フィリピン大統領選で異色のコンビが有力に

フィリピン大統領選で異色のコンビが有力に

11月15日、ドゥテルテ大統領の娘・サラ氏が大統領候補になることを訴えるサラ氏の支持者たち(写真・EPA=時事)

2022年5月に投開票されるフィリピン大統領選の構図が固まった。各世論調査でトップを走るのは、21年に渡り圧政を敷いた故フェルディナンド・マルコス元大統領の長男ボンボン・マルコス元上院議員だ。1986年の政変で一家が国を追われてから35年。マラカニアン宮殿への凱旋を夢見てきた母イメルダ夫人の執念は実るか。「ピープルパワー」で独裁者を放逐した国民は、息子を再び迎え入れるのか。これから半年、ドゥテルテ現大統領一家を巻き込んだ政治ドラマが展開される。

■現職大統領一家のドタバタ劇

ボンボン氏が本命に躍り出たのは、現大統領の長女サラ・ドゥテルテ・ダバオ市長が大統領選への立候補を見送り、副大統領候補としてタグを組むことを決めたからだ。それまではサラ氏が大統領選の世論調査で一貫して首位を独走していた。

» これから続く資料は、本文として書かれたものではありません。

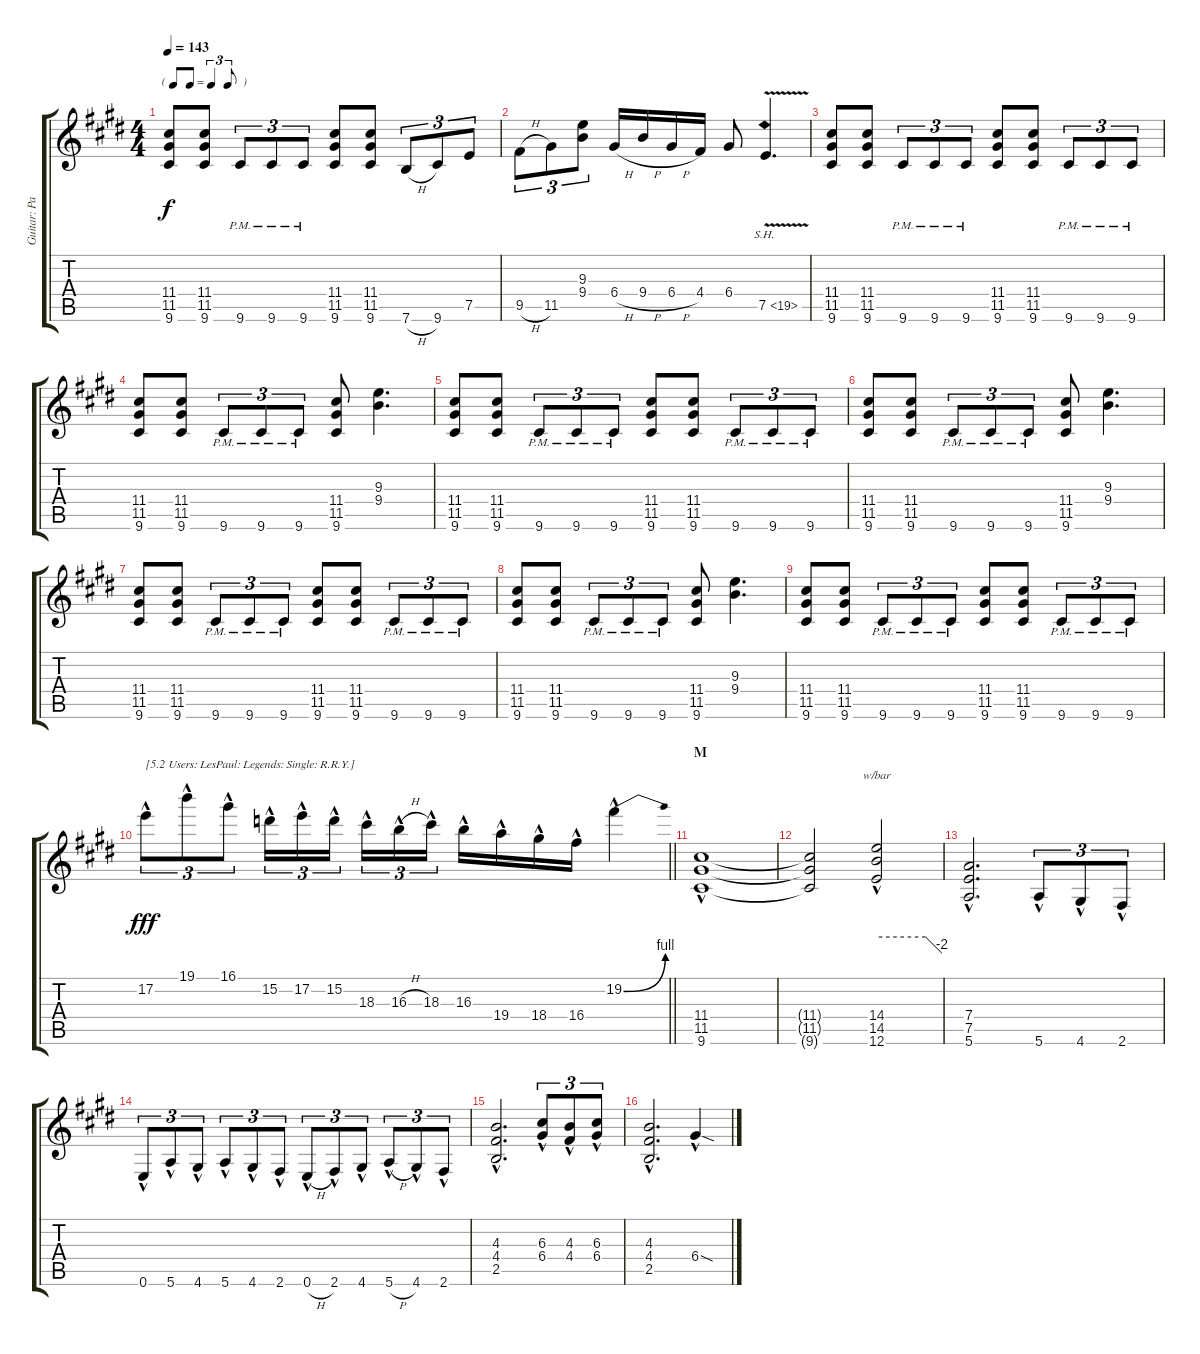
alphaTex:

\track ("Guitar: Paul" "Guitar: Pa") {instrument overdrivenguitar}
\staff {score tabs}
\tuning (E4 B3 G3 D3 A2 E2) {hide}
\ts (4 4)
\tf triplet8th
\tempo 143
\clef g2
\ks e
(11.4 11.5 9.6).8{dy f} (11.4 11.5 9.6).8 9.6{pm}.8{tu (3 2)} 9.6{pm}.8{tu (3 2)} 9.6{pm}.8{tu (3 2)} (11.4 11.5 9.6).8 (11.4 11.5 9.6).8 7.6{h}.8{tu (3 2)} 9.6.8{tu (3 2)} 7.5.8{tu (3 2)} |
9.5{h}.8{tu (3 2)} 11.5.8{tu (3 2)} (9.3 9.4).8{tu (3 2)} 6.4{h}.16 9.4{h}.16 6.4{h}.16 4.4.16 6.4.8 7.5{sh 12 v}.4{d} |
(11.4 11.5 9.6).8 (11.4 11.5 9.6).8 9.6{pm}.8{tu (3 2)} 9.6{pm}.8{tu (3 2)} 9.6{pm}.8{tu (3 2)} (11.4 11.5 9.6).8 (11.4 11.5 9.6).8 9.6{pm}.8{tu (3 2)} 9.6{pm}.8{tu (3 2)} 9.6{pm}.8{tu (3 2)} |
(11.4 11.5 9.6).8 (11.4 11.5 9.6).8 9.6{pm}.8{tu (3 2)} 9.6{pm}.8{tu (3 2)} 9.6{pm}.8{tu (3 2)} (11.4 11.5 9.6).8 (9.3 9.4).4{d} |
(11.4 11.5 9.6).8 (11.4 11.5 9.6).8 9.6{pm}.8{tu (3 2)} 9.6{pm}.8{tu (3 2)} 9.6{pm}.8{tu (3 2)} (11.4 11.5 9.6).8 (11.4 11.5 9.6).8 9.6{pm}.8{tu (3 2)} 9.6{pm}.8{tu (3 2)} 9.6{pm}.8{tu (3 2)} |
(11.4 11.5 9.6).8 (11.4 11.5 9.6).8 9.6{pm}.8{tu (3 2)} 9.6{pm}.8{tu (3 2)} 9.6{pm}.8{tu (3 2)} (11.4 11.5 9.6).8 (9.3 9.4).4{d} |
(11.4 11.5 9.6).8 (11.4 11.5 9.6).8 9.6{pm}.8{tu (3 2)} 9.6{pm}.8{tu (3 2)} 9.6{pm}.8{tu (3 2)} (11.4 11.5 9.6).8 (11.4 11.5 9.6).8 9.6{pm}.8{tu (3 2)} 9.6{pm}.8{tu (3 2)} 9.6{pm}.8{tu (3 2)} |
(11.4 11.5 9.6).8 (11.4 11.5 9.6).8 9.6{pm}.8{tu (3 2)} 9.6{pm}.8{tu (3 2)} 9.6{pm}.8{tu (3 2)} (11.4 11.5 9.6).8 (9.3 9.4).4{d} |
(11.4 11.5 9.6).8 (11.4 11.5 9.6).8 9.6{pm}.8{tu (3 2)} 9.6{pm}.8{tu (3 2)} 9.6{pm}.8{tu (3 2)} (11.4 11.5 9.6).8 (11.4 11.5 9.6).8 9.6{pm}.8{tu (3 2)} 9.6{pm}.8{tu (3 2)} 9.6{pm}.8{tu (3 2)} |
\barLineRight lightlight
17.2{hac}.8{tu (3 2) txt "[5.2 Users: LesPaul: Legends: Single: R.R.Y.]" dy fff volume 16 balance 8 instrument overdrivenguitar} 19.1{hac}.8{tu (3 2)} 16.1{hac}.8{tu (3 2)} 15.2{hac}.16{tu (3 2)} 17.2{hac}.16{tu (3 2)} 15.2{hac}.16{tu (3 2) beam splitsecondary} 18.3{hac}.16{tu (3 2)} 16.3{h hac}.16{tu (3 2)} 18.3{hac}.16{tu (3 2)} 16.3{hac}.16 19.4{hac}.16 18.4{hac}.16 16.4{hac}.16 19.2{be (bend 0 0 60 4) hac}.4 |
\section ("" "M")
(11.4{hac} 11.5{hac} 9.6{hac}).1 |
(11.4{t} 11.5{t} 9.6{t}).2 (14.4{hac} 14.5{hac} 12.6{hac}).2{tbe (custom default 0 0 45 0 60 -8)} |
(7.4{hac} 7.5{hac} 5.6{hac}).2{d} 5.6{hac}.8{tu (3 2)} 4.6{hac}.8{tu (3 2)} 2.6{hac}.8{tu (3 2)} |
0.6{hac}.8{tu (3 2)} 5.6{hac}.8{tu (3 2)} 4.6{hac}.8{tu (3 2)} 5.6{hac}.8{tu (3 2)} 4.6{hac}.8{tu (3 2)} 2.6{hac}.8{tu (3 2)} 0.6{h hac}.8{tu (3 2)} 2.6{hac}.8{tu (3 2)} 4.6{hac}.8{tu (3 2)} 5.6{h hac}.8{tu (3 2)} 4.6{hac}.8{tu (3 2)} 2.6{hac}.8{tu (3 2)} |
(4.3{hac} 4.4{hac} 2.5{hac}).2{d} (6.3{hac} 6.4{hac}).8{tu (3 2)} (4.3{hac} 4.4{hac}).8{tu (3 2)} (6.3{hac} 6.4{hac}).8{tu (3 2)} |
(4.3{hac} 4.4{hac} 2.5{hac}).2{d} 6.4{sod hac}.4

最終的な立候補締め切りの2021年11月15日までドゥテルテ家を中心に権力闘争劇が続いた。ダバオ市長再選をめざすと言い続けていたサラ氏は11月9日、市長候補の座をドゥテルテ家の次男セバスチャン同副市長に譲ったうえで、父親の所属政党とは違う政党LAKAS―CMDに入党し、11月13日に副大統領選へ届け出た。

これに対してドゥテルテ大統領陣営は、副大統領選に立候補していた側近のボン・ゴー上院議員を大統領選の候補に鞍替えさせた。